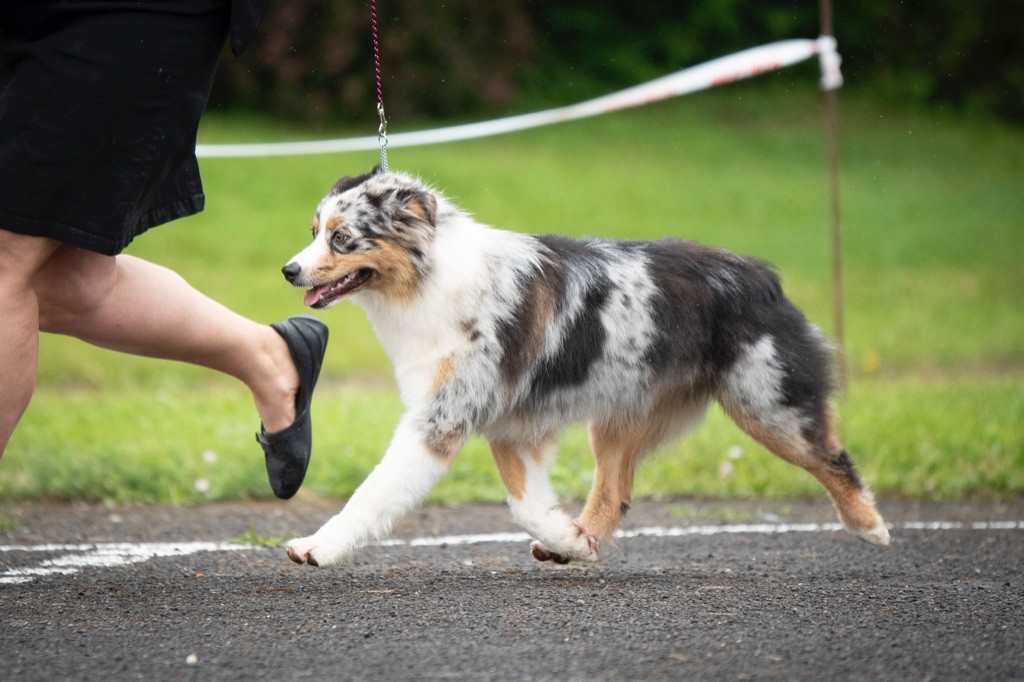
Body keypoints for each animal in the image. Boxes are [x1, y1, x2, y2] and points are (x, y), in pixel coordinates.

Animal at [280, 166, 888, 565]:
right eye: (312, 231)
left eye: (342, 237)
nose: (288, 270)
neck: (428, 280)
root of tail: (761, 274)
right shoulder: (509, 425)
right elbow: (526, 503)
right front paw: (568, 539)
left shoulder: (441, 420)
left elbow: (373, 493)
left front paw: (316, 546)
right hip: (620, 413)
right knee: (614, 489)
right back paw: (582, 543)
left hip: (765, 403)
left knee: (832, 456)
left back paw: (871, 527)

==================================================

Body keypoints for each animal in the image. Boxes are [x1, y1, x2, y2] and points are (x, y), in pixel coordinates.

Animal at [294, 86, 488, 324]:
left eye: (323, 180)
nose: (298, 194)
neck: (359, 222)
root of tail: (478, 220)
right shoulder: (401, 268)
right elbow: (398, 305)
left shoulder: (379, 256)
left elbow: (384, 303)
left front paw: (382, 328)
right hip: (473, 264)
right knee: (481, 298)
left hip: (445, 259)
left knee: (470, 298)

==================================================

Could you transcribe the entries above word for word, from the line with "left shoulder: (441, 420)" down to the line with "left back paw: (871, 527)", keeping both?

left shoulder: (441, 420)
left elbow: (373, 493)
left front paw: (316, 546)
right hip: (620, 413)
right knee: (614, 489)
right back paw: (582, 543)
left hip: (765, 403)
left knee: (832, 456)
left back paw: (871, 527)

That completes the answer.